A ideia da possibilidade de
comprar esse produto traz a ilusão de que as empresas, em sua grande maioria,
estão a nosso favor, que elas possuem alguma consciência sustentável e social.
A concorrência parece boa quando empresas de telecomunicações oferecem serviços
diferenciados de telefonia e tentam melhorar a qualidade baseado no seu
concorrente, garantia para o comprador de serviços de que ele poderá contar com
um ótimo serviço de telefonia se houver competição (e obviamente se não houver
formação de carteis).
Passa a ser
ainda melhor pensar que podem existir parcerias público-privado entre a
universidade pública e empresas para que aconteça o avanço na qualidade dos
produtos, que podem ser consumidos por todos porque é público. O maior problema
é a criação de uma patente que transforma o conhecimento de um espaço público
com responsabilidade social pertencendo a uma empresa, daí o acesso ao
conhecimento passa pelo pagamento à empresa que contribuiu para gerá-lo.
O trabalho
das empresas considera o lucro, por isso estão próximas de laboratórios das
áreas de ciências da natureza e matemática. Se não for possível gerar lucro com
a pesquisa (que se transforma em produto com a patente) ela é apenas perda de
tempo, um conhecimento que não gera ganhos. Por este motivo que as ciências
humanas não possuem tantos vínculos com empresas, a não ser que haja tecnologia
como palavra-chave da pesquisa.
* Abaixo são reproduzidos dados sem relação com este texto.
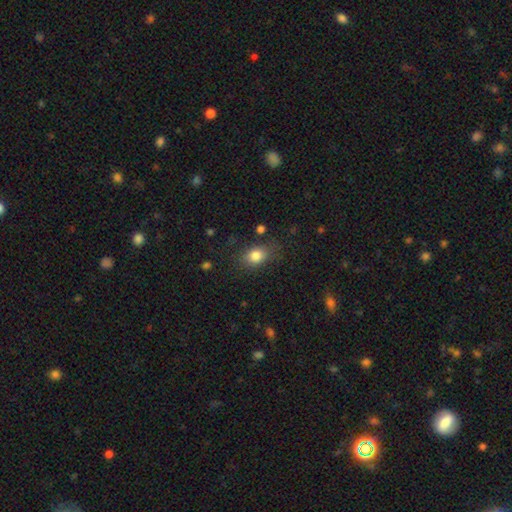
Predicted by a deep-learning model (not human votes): Smooth or featured?
  - smooth: 82% *
  - star or artifact: 10%
  - featured or disk: 8%
How rounded?
  - in between: 63% *
  - round: 35%
  - cigar-shaped: 2%
Merging?
  - none: 74% *
  - minor disturbance: 18%
  - major disturbance: 6%
  - merger: 2%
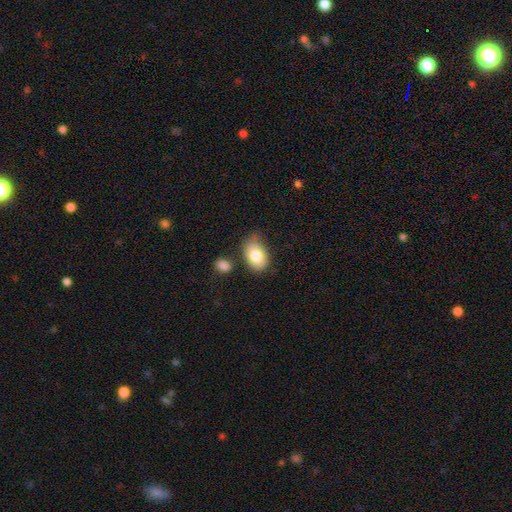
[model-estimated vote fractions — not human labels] The model was most divided on "merging": none: 64%, minor disturbance: 23%, merger: 8%, major disturbance: 5%. More confident: how rounded — in between (87%); smooth or featured — smooth (81%).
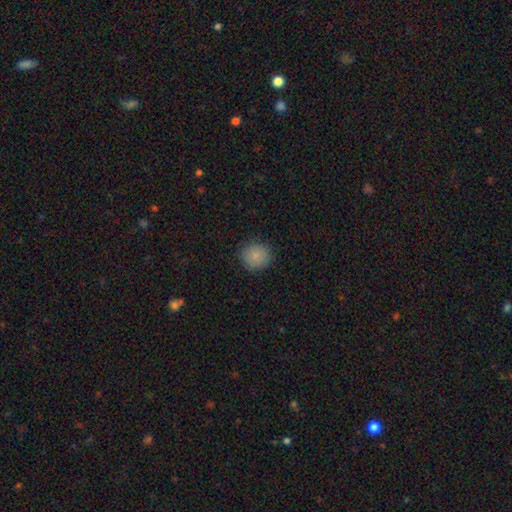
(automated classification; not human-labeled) A smooth galaxy with no disk features (85%) that is round (91%).

Vote fractions:
- Smooth or featured? smooth: 85% / star or artifact: 10% / featured or disk: 6%
- How rounded? round: 91% / in between: 8% / cigar-shaped: 1%
- Merging? none: 89% / minor disturbance: 8% / major disturbance: 2% / merger: 1%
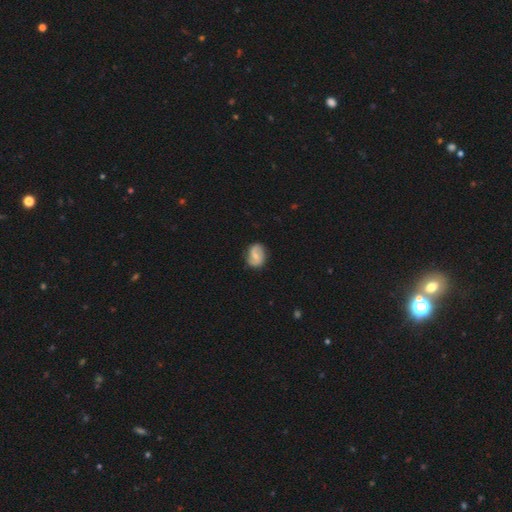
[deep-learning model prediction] Smooth or featured?
  - featured or disk: 59% *
  - smooth: 35%
  - star or artifact: 6%
Edge-on disk?
  - no: 97% *
  - yes: 3%
Bar?
  - no: 46% *
  - weak: 44%
  - strong: 11%
Spiral arms?
  - yes: 86% *
  - no: 14%
Bulge size?
  - small: 48% *
  - moderate: 45%
  - none: 5%
  - large: 2%
  - dominant: 1%
Merging?
  - none: 77% *
  - minor disturbance: 18%
  - major disturbance: 4%
  - merger: 1%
Na área de educação, as empresas se envolvem
mais quando está implícito a criação de recursos audiovisuais pedagógicos,
jogos educativos ou aplicativos de redes móveis. Em suma, algo que possa ser
patenteado para ser vendido. Os estudos de ciências sociais, por exemplo, tem
como tema a violência, a política, a distribuição de riquezas, interesse sobre
o bem público, disputas entre grupos, preconceitos, produção de conhecimento.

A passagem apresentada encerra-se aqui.